WORK INSTRUCTIONS - I'd like an exact copy of every line from the start of the entries below through the line containing "[590,1147,634,1165] tank, ->", please.

Content revision data
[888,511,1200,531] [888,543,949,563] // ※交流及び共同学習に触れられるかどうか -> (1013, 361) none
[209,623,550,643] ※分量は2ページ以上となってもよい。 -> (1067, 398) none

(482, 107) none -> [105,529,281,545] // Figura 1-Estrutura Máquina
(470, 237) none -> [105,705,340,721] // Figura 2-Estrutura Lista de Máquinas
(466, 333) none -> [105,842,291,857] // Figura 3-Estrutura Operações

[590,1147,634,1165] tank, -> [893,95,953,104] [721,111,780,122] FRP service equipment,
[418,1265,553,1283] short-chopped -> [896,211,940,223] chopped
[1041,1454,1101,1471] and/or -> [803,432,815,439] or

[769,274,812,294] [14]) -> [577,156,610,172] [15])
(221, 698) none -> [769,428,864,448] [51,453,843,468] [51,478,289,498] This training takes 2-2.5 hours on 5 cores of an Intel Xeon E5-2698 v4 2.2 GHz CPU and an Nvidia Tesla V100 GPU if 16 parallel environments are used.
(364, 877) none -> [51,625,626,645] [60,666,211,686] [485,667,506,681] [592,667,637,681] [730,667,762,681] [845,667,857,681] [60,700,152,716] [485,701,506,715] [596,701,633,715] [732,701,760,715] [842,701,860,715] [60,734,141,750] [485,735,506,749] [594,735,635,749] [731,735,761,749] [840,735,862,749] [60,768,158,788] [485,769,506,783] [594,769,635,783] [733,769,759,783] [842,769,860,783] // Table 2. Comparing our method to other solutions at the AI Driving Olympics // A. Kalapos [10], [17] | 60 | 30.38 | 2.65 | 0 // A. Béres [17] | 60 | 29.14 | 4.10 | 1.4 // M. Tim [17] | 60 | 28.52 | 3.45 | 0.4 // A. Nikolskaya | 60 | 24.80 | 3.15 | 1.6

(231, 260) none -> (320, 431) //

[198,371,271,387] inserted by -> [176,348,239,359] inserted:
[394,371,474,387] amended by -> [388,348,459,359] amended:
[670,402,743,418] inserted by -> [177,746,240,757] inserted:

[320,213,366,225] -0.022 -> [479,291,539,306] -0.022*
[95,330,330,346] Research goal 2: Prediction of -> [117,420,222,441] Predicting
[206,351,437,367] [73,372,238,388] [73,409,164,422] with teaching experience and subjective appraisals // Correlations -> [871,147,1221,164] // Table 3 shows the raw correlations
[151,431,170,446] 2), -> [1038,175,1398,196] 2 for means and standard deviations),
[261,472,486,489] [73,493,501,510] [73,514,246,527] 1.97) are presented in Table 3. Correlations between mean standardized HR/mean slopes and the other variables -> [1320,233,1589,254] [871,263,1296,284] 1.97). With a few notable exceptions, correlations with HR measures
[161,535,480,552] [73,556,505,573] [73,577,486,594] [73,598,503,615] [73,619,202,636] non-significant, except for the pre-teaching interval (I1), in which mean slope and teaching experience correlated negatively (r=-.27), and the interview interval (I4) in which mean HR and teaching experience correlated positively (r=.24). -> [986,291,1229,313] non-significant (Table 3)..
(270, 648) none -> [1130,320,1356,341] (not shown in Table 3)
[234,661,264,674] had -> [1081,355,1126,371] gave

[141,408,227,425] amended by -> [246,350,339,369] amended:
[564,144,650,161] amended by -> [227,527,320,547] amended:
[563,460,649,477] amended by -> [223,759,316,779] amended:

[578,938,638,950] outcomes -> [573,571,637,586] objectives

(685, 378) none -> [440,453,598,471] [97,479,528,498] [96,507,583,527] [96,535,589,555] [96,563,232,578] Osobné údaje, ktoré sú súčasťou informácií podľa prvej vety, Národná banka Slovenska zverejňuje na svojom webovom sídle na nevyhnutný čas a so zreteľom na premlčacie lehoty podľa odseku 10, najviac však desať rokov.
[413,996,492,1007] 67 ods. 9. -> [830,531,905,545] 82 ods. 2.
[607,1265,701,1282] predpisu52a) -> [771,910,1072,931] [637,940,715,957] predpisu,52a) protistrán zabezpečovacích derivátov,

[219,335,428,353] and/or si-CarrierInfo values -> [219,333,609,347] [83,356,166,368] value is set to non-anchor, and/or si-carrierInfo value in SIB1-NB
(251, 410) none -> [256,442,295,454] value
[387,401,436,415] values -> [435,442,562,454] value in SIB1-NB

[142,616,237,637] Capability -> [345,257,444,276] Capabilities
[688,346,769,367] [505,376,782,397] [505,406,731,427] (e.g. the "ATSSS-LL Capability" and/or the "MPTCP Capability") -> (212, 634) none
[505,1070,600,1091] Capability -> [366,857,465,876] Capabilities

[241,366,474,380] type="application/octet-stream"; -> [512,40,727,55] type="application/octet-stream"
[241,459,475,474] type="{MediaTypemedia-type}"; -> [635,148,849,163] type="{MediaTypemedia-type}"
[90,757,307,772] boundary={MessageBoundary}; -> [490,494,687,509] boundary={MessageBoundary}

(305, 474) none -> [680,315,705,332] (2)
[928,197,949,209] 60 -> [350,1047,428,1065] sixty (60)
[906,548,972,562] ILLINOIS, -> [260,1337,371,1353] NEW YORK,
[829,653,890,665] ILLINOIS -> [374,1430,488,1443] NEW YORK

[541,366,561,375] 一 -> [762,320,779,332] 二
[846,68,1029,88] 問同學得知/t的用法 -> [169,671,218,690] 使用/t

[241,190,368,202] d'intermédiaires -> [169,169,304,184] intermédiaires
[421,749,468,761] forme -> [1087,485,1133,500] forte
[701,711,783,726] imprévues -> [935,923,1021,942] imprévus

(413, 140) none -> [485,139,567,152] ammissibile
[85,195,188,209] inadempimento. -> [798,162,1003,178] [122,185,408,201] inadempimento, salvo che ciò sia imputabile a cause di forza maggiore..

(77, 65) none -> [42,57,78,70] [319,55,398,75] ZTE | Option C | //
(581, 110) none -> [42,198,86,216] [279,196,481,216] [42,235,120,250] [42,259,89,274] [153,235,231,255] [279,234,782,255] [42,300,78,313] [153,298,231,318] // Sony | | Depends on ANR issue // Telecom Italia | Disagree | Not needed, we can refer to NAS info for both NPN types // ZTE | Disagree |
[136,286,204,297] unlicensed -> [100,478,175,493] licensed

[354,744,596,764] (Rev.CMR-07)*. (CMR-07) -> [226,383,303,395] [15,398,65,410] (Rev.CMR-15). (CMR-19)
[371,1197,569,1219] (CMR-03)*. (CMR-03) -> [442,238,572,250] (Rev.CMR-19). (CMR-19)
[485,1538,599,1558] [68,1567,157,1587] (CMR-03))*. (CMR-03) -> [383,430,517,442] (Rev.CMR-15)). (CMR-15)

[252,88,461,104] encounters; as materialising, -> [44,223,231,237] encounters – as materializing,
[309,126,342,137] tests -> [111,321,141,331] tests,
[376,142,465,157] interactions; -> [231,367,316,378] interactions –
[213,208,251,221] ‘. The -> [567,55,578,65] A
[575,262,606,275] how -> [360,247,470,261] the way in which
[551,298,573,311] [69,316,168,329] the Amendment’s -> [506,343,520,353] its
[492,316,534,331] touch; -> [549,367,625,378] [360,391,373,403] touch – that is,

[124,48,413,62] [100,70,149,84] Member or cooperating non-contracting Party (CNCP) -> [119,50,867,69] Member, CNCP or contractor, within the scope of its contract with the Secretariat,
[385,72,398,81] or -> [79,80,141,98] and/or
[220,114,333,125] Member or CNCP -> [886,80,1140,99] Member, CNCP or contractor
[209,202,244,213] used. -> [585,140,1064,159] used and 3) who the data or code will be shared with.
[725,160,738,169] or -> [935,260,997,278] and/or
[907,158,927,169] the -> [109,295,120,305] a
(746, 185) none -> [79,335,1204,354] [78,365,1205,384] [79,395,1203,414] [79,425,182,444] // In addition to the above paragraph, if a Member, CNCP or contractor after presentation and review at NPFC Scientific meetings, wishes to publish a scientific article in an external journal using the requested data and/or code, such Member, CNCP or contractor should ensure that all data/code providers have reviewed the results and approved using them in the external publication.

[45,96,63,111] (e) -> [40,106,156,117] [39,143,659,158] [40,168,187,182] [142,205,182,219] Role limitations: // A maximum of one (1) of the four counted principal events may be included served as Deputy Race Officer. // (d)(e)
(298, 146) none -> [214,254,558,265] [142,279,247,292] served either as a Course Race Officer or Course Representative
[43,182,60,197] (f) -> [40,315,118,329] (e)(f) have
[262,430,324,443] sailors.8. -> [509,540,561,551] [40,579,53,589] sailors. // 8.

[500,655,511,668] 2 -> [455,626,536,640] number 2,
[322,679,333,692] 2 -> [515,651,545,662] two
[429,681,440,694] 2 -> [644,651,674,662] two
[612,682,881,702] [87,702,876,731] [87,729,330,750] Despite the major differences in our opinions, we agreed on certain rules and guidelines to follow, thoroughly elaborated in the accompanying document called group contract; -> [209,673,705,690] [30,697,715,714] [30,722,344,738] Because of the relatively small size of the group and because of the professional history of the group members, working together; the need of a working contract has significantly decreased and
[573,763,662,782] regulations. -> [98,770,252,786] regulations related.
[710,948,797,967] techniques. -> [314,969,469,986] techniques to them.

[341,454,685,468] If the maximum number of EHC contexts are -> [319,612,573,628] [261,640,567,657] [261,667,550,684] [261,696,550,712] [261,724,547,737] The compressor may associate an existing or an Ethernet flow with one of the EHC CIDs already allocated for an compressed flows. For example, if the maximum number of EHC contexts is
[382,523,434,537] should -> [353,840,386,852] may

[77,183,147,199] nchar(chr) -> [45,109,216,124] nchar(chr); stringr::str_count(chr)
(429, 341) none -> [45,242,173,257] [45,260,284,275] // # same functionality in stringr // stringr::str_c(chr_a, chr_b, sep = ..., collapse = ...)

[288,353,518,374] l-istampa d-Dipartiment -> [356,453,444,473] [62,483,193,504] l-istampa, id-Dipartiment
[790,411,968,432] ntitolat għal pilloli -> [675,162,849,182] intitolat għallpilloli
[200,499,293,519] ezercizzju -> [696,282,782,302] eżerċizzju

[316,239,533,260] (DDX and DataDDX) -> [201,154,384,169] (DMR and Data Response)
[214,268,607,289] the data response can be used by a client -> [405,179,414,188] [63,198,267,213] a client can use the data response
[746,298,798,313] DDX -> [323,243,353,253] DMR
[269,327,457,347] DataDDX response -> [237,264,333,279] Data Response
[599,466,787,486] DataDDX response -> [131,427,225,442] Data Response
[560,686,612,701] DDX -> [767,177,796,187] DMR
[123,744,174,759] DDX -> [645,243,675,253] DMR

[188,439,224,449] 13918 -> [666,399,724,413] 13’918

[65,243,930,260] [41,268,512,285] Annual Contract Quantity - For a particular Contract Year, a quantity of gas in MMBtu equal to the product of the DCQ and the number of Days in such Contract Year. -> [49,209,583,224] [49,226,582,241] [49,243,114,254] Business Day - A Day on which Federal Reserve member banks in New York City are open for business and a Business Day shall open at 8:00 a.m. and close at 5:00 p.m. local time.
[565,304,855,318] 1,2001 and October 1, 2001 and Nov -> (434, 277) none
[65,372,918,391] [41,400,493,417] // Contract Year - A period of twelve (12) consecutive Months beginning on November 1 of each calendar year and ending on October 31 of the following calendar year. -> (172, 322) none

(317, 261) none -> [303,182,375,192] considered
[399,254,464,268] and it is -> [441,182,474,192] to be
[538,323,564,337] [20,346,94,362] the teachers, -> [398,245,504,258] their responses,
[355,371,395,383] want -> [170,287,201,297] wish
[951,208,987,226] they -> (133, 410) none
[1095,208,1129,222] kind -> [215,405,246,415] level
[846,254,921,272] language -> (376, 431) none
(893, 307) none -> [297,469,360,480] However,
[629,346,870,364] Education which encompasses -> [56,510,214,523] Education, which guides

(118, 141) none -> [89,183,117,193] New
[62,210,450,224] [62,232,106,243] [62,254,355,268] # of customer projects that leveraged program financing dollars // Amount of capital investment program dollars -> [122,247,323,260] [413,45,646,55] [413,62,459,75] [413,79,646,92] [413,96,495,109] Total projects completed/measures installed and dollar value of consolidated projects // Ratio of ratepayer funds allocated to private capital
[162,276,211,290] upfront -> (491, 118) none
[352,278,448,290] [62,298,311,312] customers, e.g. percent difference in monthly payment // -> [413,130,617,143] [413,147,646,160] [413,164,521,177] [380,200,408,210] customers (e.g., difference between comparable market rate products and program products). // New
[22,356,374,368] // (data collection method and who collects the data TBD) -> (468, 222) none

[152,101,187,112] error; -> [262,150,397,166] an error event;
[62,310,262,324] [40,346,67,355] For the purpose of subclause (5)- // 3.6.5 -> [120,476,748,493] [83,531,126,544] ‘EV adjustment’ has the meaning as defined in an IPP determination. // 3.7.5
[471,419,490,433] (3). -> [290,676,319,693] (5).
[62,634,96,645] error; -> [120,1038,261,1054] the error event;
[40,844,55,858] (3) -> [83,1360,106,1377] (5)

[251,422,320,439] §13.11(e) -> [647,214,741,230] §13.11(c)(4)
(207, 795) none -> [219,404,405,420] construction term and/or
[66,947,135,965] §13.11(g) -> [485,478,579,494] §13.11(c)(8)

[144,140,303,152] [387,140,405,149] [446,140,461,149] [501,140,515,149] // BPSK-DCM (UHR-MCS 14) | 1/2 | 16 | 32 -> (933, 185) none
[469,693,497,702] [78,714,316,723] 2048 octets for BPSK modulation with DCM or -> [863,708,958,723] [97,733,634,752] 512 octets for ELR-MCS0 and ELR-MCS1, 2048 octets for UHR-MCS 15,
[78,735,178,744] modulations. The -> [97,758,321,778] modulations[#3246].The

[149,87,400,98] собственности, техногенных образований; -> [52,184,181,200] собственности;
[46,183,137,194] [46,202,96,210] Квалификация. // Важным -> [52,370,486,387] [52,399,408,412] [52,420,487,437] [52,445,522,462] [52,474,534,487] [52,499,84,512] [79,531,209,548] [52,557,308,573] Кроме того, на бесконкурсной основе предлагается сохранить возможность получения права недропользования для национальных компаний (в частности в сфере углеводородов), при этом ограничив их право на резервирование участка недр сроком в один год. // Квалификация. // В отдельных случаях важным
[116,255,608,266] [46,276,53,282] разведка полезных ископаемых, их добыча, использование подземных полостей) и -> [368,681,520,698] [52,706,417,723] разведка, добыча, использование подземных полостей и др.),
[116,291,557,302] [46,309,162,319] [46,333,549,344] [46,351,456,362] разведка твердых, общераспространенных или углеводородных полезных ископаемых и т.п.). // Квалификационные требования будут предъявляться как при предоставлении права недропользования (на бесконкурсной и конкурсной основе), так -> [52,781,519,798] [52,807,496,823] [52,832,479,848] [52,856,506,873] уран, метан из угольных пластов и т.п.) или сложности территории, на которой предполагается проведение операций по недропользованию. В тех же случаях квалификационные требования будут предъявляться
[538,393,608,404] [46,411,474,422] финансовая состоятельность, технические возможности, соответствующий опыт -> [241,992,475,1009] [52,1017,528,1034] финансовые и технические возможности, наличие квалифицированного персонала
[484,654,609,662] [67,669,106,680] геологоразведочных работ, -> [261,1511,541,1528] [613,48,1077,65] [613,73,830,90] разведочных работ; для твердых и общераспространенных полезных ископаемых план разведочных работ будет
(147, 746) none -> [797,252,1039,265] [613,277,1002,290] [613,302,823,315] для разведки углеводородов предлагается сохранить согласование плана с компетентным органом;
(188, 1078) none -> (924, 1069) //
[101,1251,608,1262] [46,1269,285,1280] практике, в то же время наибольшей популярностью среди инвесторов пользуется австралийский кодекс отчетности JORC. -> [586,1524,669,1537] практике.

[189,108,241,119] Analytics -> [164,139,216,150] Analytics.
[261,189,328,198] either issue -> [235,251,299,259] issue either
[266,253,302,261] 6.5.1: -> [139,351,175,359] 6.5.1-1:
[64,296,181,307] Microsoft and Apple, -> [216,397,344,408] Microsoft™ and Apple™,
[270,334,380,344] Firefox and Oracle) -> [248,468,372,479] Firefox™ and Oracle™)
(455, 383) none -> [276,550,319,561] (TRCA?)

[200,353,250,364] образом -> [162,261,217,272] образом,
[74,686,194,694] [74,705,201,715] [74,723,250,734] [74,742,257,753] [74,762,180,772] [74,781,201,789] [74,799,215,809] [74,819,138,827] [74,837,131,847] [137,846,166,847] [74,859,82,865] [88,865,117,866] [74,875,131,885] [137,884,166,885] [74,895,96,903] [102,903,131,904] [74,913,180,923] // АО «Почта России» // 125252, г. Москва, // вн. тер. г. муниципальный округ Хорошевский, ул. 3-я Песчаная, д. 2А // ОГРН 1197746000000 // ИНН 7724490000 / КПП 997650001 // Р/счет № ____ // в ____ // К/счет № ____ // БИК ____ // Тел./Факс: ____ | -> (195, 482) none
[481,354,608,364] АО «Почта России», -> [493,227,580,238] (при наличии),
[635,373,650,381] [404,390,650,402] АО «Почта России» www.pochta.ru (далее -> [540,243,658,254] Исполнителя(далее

SOLUTION FOR THIS EXERCISE -
[888,511,1200,531] [888,543,949,563] // ※交流及び共同学習に触れられるかどうか -> (1013, 361) none
[209,623,550,643] ※分量は2ページ以上となってもよい。 -> (1067, 398) none

(482, 107) none -> [105,529,281,545] // Figura 1-Estrutura Máquina
(470, 237) none -> [105,705,340,721] // Figura 2-Estrutura Lista de Máquinas
(466, 333) none -> [105,842,291,857] // Figura 3-Estrutura Operações

[590,1147,634,1165] tank, -> [893,95,953,104] [721,111,780,122] FRP service equipment,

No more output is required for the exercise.